I am now at a very pleasant Cottage window, looking onto a beautiful hilly country, with a glimpse of the sea; the morning is very fine. I do not know how elastic my spirit might be, what pleasure I might have in living here and breathing and wandering as free as a stag about this beautiful Coast if the remembrance of you did not weigh so upon me. I have never known any unalloy’d Happiness for many days together: the death or sickness of some one has always spoilt my hours—and now when none such troubles oppress me, it is you must confess very hard that another sort of pain should haunt me…

Ask yourself my love whether you are not very cruel to have so entrammelled me, so destroyed my freedom.
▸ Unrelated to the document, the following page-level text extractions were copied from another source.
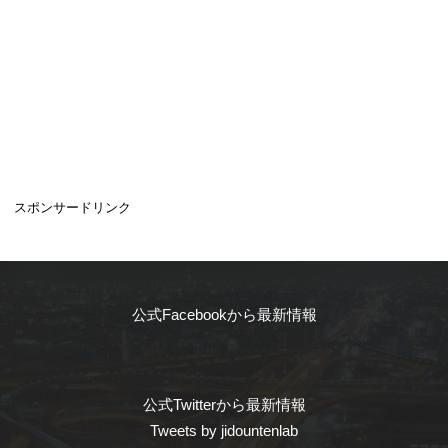
スポンサードリンク
公式Facebookから最新情報
公式Twitterから最新情報
Tweets by jidountenlab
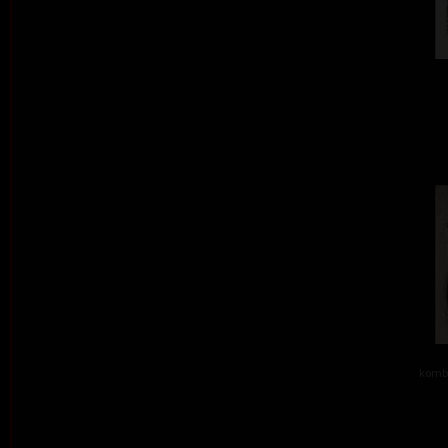
kombi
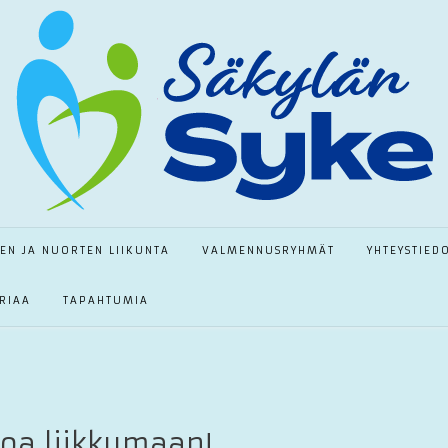
TEN JA NUORTEN LIIKUNTA
VALMENNUSRYHMÄT
YHTEYSTIED
RIAA
TAPAHTUMIA
oa liikkumaan!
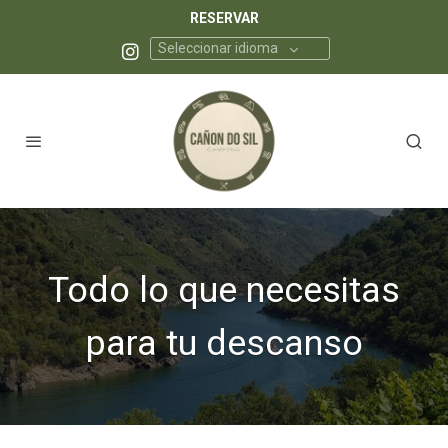
RESERVAR
Seleccionar idioma
Todo lo que necesitas
para tu descanso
Will you confess this in the Letter you must write immediately and do all you can to console me in it—make it rich as a draught of poppies to intoxicate me—write the softest words and kiss them that I may at least touch my lips where yours have been. For myself I know not how to express my devotion to so fair a form: I want a brighter word than bright, a fairer word than fair. I almost wish we were butterflies and liv’d but three summer days—three such days with you I could fill with more delight than fifty common years could ever contain.

Were finer words expressing Love’s all-consuming ecstasies ever written or equaled?  Perhaps they were, just seven days later on 8 July 1819 when Keats would write his second love letter to Fanny Brawne.  Just like this one, and other letters later this year, I shall write a bit about it in a week’s time on its bicentennial anniversary.

Lastly, if you are unfamiliar with Keats’s letters and yet find some of the passages above familiar, then perhaps you may have seen Jane Campion’s brilliant 2009 film Bright Star. It is a film I watch every year, beginning in April and usually ending in early June when I begin my “Haunted Summer” inspirations. It is beautiful and incredibly moving. The scenes that include some of the passages above are particularly charming and will stay with you long after watching.